Like, I had all this conviction that totally went away when people I trusted said something was bad. There's another common version of this problem, which is where there's an idea that seems good in the abstract, but everyone assumes the big companies will crush you. So Dropbox is an example of this, where when we funded them and when they were kind of getting going, everyone was like, "Oh, it's a perfectly nice product, but you know, Google, Microsoft, whatever guaranteed to crush them soon."

Alright, other questions? Yes. You know when Uber was getting going, there would be all of these articles that would come out. It felt like every year where someone would say, "Uber is not worth X; the entire taxi market is only worth, you know, 10% of X." And so, and that just kept going.

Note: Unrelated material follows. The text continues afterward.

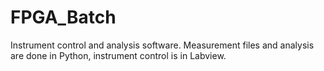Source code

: # FPGA_Batch
Instrument control and analysis software. Measurement files and analysis are done in Python, instrument control is in Labview.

And that is really hard, right? Because you don't have a sense for exactly how big the market is because it's growing so quickly. I think one thing you can do is look at like shifts in consumer behavior that are creating new markets. So like, if you thought of Uber as a replacement for booking limo services, that was one thing.

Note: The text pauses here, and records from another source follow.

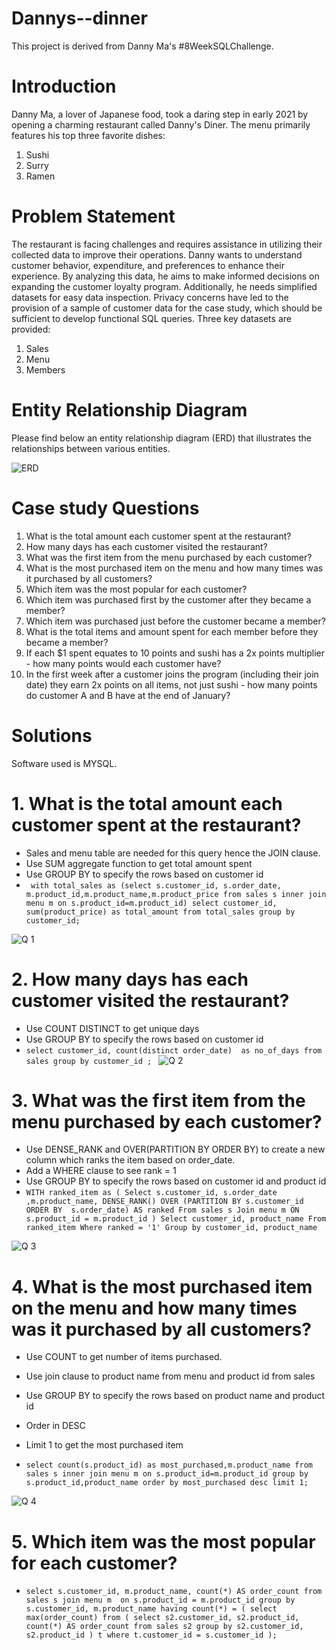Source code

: # Dannys--dinner
This project is derived from Danny Ma's #8WeekSQLChallenge.

# Introduction
Danny Ma, a lover of Japanese food, took a daring step in early 2021 by opening a charming restaurant called Danny's Diner.
The menu primarily features his top three favorite dishes: 
1) Sushi 
2) Surry
3) Ramen 

# Problem Statement
The restaurant is facing challenges and requires assistance in utilizing their collected data to improve their operations. Danny wants to understand customer behavior, expenditure, and preferences to enhance their experience. 
By analyzing this data, he aims to make informed decisions on expanding the customer loyalty program. Additionally, he needs simplified datasets for easy data inspection. Privacy concerns have led to the provision of a sample of customer data for the case study, which should be sufficient to develop functional SQL queries. 
Three key datasets are provided: 
1) Sales
2) Menu
3) Members

# Entity Relationship Diagram
Please find below an entity relationship diagram (ERD) that illustrates the relationships between various entities.

![ERD](https://github.com/wanja-susan/Dannys--dinner/assets/130906675/6eb0ab19-2235-4b1a-bb76-65edf3595539)


# Case study Questions
1. What is the total amount each customer spent at the restaurant?
2. How many days has each customer visited the restaurant?
3. What was the first item from the menu purchased by each customer?
4. What is the most purchased item on the menu and how many times was it purchased by all customers?
5. Which item was the most popular for each customer?
6. Which item was purchased first by the customer after they became a member?
7. Which item was purchased just before the customer became a member?
8. What is the total items and amount spent for each member before they became a member?
9. If each $1 spent equates to 10 points and sushi has a 2x points multiplier - how many points would each customer have?
10. In the first week after a customer joins the program (including their join date) they earn 2x points on all items, not just sushi - how many points do customer A and B have at the end of January?

# Solutions
Software used is MYSQL.

# 1. What is the total amount each customer spent at the restaurant?
- Sales and menu table are needed for this query hence the JOIN clause.
- Use SUM aggregate function to get total amount spent
- Use GROUP BY to specify the rows based on customer id
- ` with total_sales as
        (select s.customer_id, s.order_date, m.product_id,m.product_name,m.product_price
         from sales s
         inner join menu m
         on s.product_id=m.product_id)
           select customer_id, sum(product_price) as total_amount
           from total_sales
           group by customer_id;`
           
![Q 1](https://github.com/wanja-susan/Dannys--dinner/assets/130906675/6b7edd98-f459-4b04-a9d9-01db55397a79)

# 2. How many days has each customer visited the restaurant?
- Use COUNT DISTINCT to get unique days
- Use GROUP BY to specify the rows based on customer id
- `select customer_id, count(distinct order_date)  as no_of_days
from sales
group by customer_id
; `
![Q 2](https://github.com/wanja-susan/Dannys--dinner/assets/130906675/30062db1-27da-4b08-bf3c-a6f3de84bb28)

# 3. What was the first item from the menu purchased by each customer?
- Use DENSE_RANK and OVER(PARTITION BY ORDER BY) to create a new column which ranks the item based on order_date.
- Add a WHERE clause to see rank = 1
- Use GROUP BY to specify the rows based on customer id and product id
- `WITH ranked_item as (
   Select s.customer_id, s.order_date ,m.product_name,
    DENSE_RANK() OVER (PARTITION BY s.customer_id ORDER BY  s.order_date) AS ranked
     From sales s
     Join menu m
        ON s.product_id = m.product_id
		)
Select customer_id, product_name
From ranked_item
Where ranked = '1'
Group by customer_id, product_name`

![Q 3](https://github.com/wanja-susan/Dannys--dinner/assets/130906675/0d86a77b-cec3-4975-8cfd-ee843e192663)

# 4. What is the most purchased item on the menu and how many times was it purchased by all customers?
- Use COUNT to get number of items purchased.
- Use join clause to product name from menu and product id from sales
- Use GROUP BY to specify the rows based on product name and product id
- Order in DESC
- Limit 1 to get the most purchased item

- `select count(s.product_id) as most_purchased,m.product_name
from sales s
inner join menu m
on s.product_id=m.product_id
group by s.product_id,product_name
order by most_purchased desc
limit 1;`

![Q 4](https://github.com/wanja-susan/Dannys--dinner/assets/130906675/09aa68c7-ae13-4291-985f-d57107c31145)

# 5. Which item was the most popular for each customer?

- `select s.customer_id, m.product_name, count(*) AS order_count
from sales s
join menu m 
on s.product_id = m.product_id
group by s.customer_id, m.product_name
having count(*) = (
  select max(order_count)
  from (
    select s2.customer_id, s2.product_id, count(*) AS order_count
    from sales s2
    group by s2.customer_id, s2.product_id
  ) t
  where t.customer_id = s.customer_id
);`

If you then started to realize that people had begun to use it as a replacement for taxis and then public transit and then car ownership, you could project forward, "Wow, this market is actually going to be quite big because all of this other consumer behavior is going to shift here."

Alright, a solo non-technical founder? I wouldn’t say I never would. I’ve done it before; I think it can work. I do like it when that founder learns enough to build an MVP. Where I’ve seen that go wrong the most often is in their ability to attract, evaluate, and retain technical talent.

And so we have a strong, strong preference for founding teams that have at least one technical founder. We also have a strong preference for teams that have at least two co-founders. Again, none of these are absolutes because this is all about the power law. We are always willing to consider exceptions. So I would never answer a question like that and say, "Never."

But I would try to be clear: here's what I've seen work more often. What is the next question? Oh, a good amount of self-awareness. I think a good amount of willingness to take feedback and a drive and a desire to improve is really important.

But, you know, you do also have to sort of believe that you can succeed in spite of all of your flaws, and that’s almost more important to me than like someone who really spends a lot of time categorizing everything about it. If they're willing to listen, willing to improve, I've usually found I can work with that founder.

One more question in the back. How do you think about evaluating your time and resources to different founders? A self-indulgence, but one that works is only fund founders that you want to allocate a lot of time to because if you don't—and if you're like—if the founder is like difficult to work with or doesn't listen or you're just not excited about the business, a, that's probably a red flag for their qualities as a founder, and b, you then won't spend time, and you won't help them, and you won't get this differentiated thing.

So I like I won't fund a founder that I don't want to spend a lot of time helping, and that has always worked pretty well for me. Alright, thank you all very much.